» **What you have to do**
Nothing but the lines from the one that contains "right shoulder: (778, 885)" through the end of the data should be reproduced, and each must match exactly.
★ ★ ★ ★ ★
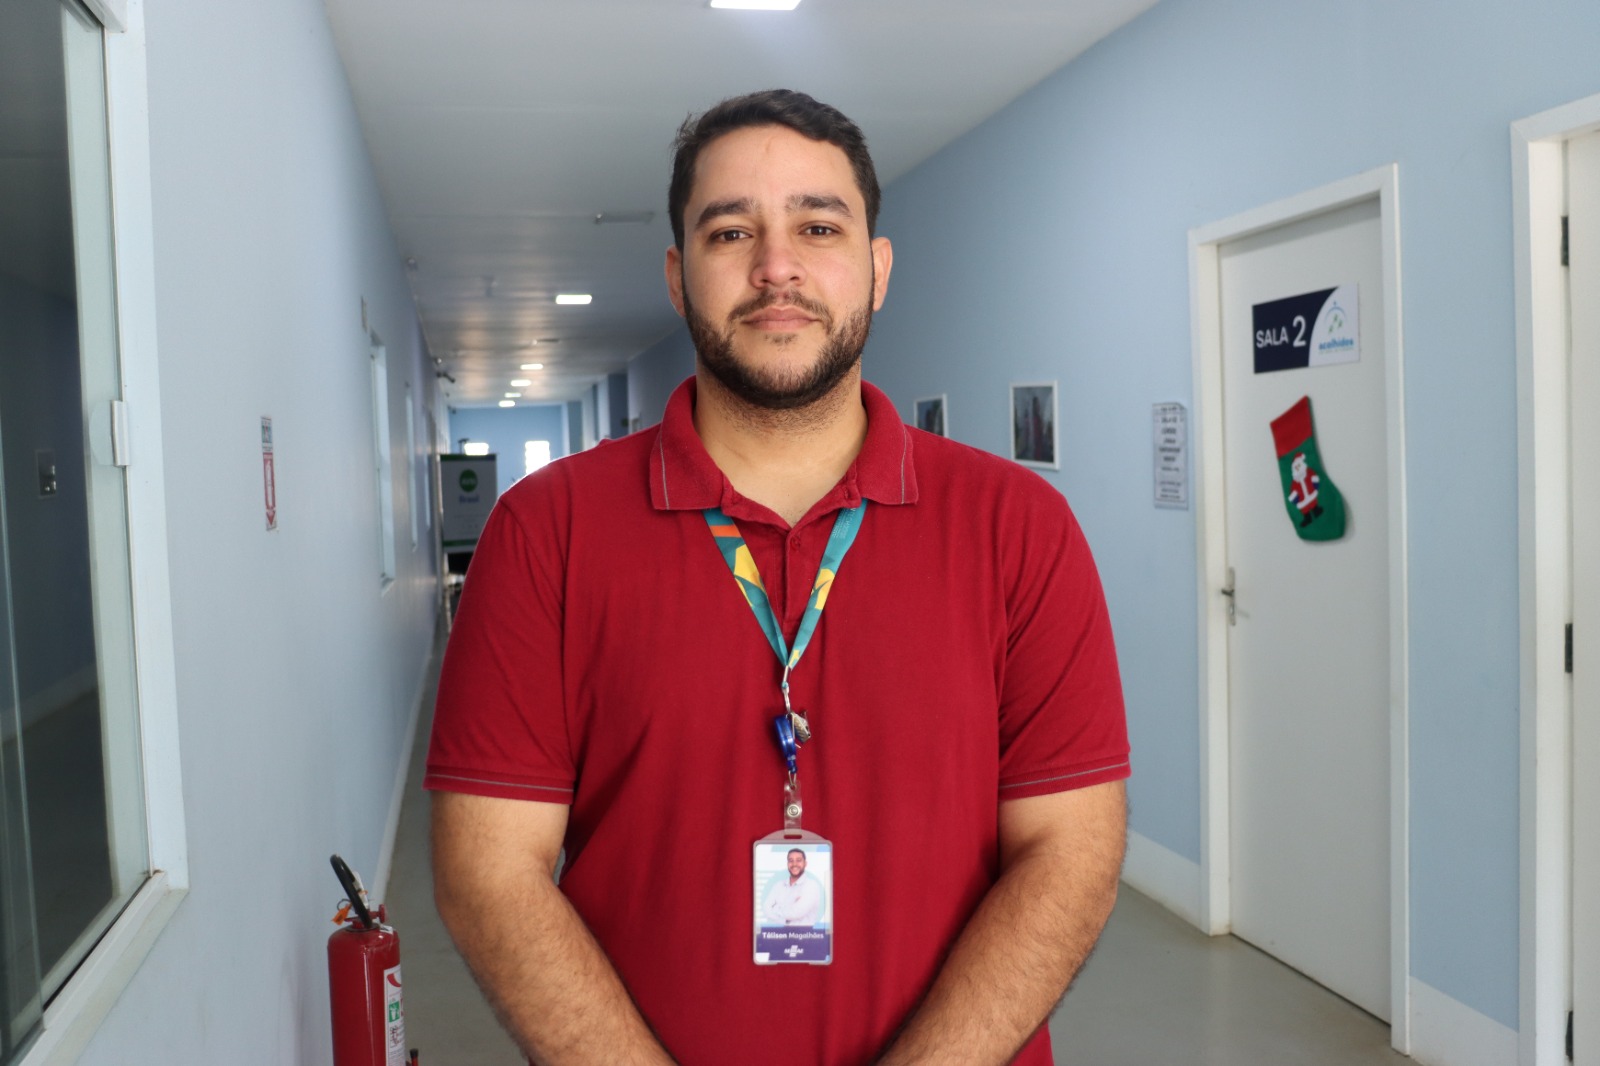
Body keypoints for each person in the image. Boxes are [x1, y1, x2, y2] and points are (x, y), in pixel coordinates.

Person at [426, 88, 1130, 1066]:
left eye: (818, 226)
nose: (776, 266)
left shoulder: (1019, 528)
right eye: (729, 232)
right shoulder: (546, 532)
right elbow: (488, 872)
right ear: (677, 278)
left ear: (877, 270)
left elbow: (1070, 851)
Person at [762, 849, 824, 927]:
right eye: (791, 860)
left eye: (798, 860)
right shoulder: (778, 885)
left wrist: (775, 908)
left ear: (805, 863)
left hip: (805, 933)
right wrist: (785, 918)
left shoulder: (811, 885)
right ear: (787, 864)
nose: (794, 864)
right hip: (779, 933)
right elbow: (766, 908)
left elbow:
★ ★ ★ ★ ★
» **Written answer**
right shoulder: (778, 885)
left wrist: (775, 908)
left ear: (805, 863)
left hip: (805, 933)
right wrist: (785, 918)
left shoulder: (811, 885)
right ear: (787, 864)
nose: (794, 864)
right hip: (779, 933)
right elbow: (766, 908)
left elbow:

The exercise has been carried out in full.